À s’en tenir à ces éléments, l’ouverture de la tierce opposition paraît moins gênante au sein de l’arrêt ici commenté qu’au sein de l’arrêt du 16 janvier 2019, puisqu’en l’espèce, la disposition du jugement de divorce portait sur un bien certes compris dans le patrimoine du débiteur, mais qui échappait, sous toutes réserves, au périmètre de l’effet réel de la procédure collective, et donc au giron de la qualité pour agir du liquidateur. Cependant, l’on pourrait objecter que l’attribution en pleine propriété de la part indivise du débiteur à son ex-épouse a pour effet de priver le liquidateur du droit de solliciter le partage et donc d’une potentielle action en reconstitution du gage commun des créanciers (C. civ., art. 815-17, al. 3).

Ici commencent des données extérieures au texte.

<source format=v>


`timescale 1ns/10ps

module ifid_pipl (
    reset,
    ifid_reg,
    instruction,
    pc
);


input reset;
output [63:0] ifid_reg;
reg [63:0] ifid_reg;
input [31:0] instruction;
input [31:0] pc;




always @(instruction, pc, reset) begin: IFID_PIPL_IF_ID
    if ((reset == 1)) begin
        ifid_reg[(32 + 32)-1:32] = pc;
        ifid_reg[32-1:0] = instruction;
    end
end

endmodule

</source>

En se détachant de ces considérations techniques, l’ouverture d’une tierce opposition au liquidateur en tant que seul moyen pour le mandataire de s’opposer aux dispositions patrimoniales d’un divorce contentieux ne nous paraît pas satisfaisante.

Quand bien même nous serions en présence d’un divorce d’une nature contentieuse, les parties règlent dans la majorité des cas les conséquences patrimoniales de la séparation au sein d’une convention qui sera ensuite homologuée. Or, plutôt que de reconnaître une voie de recours au mandataire, l’intégration de ce dernier dès la demande en divorce, sous peine d’inopposabilité des dispositions patrimoniales du jugement, nous paraît plus adéquate.

À cet égard, nous avions souligné, à propos de l’arrêt du 16 janvier 2019, que la tierce opposition du mandataire avait de grandes chances d’aboutir tant la fraude des époux semblait constituée, mais nous émettions des doutes quant aux situations au sein desquelles le comportement frauduleux serait moins évident (B. Ferrari, note ss. Com. 16 janv. 2019, n° 17-16.334, préc. ; Gaz. Pal., 9 juill. 2019, n° 355x1, p. 59). En l’occurrence, au sein de l’arrêt ici rapporté, la situation est plus délicate. Surtout, tout porte à croire que le juge du divorce n’était pas au fait de la liquidation judiciaire de l’ex-époux. Nous ne pouvons ici procéder que par supposition, mais le montant de la prestation compensatoire alloué en l’espèce surprend lorsque l’on sait qu’il est normalement fixé en considération des informations fournies par le débiteur de la prestation sur ses ressources au moment du divorce (C. civ., art. 271 et 272), c’est-à-dire à un moment où la liquidation judiciaire était déjà ouverte !

Pour l’ensemble de ces raisons, la tierce opposition offerte au liquidateur nous semble faire figure de maigre garantie de l’intérêt collectif des créanciers. Surtout, à l’heure où la réduction de la durée des procédures est de mise, l’adjonction d’une voie de recours supplémentaire, et donc d’une potentielle cause de retardement des clôtures de procédure, est inopportune. Pour que ces difficultés ne se présentent pas, il serait plus souhaitable de généraliser l’intervention du liquidateur aux instances de divorce de nature contentieuse, et ce, dès le stade de la demande de divorce présentée par le débiteur (en ce sens, v. P. Rubellin, note ss. Com. 16 janv. 2019, nº 17-16.334, préc., BJE mai 2019, nº 116w9, p. 25).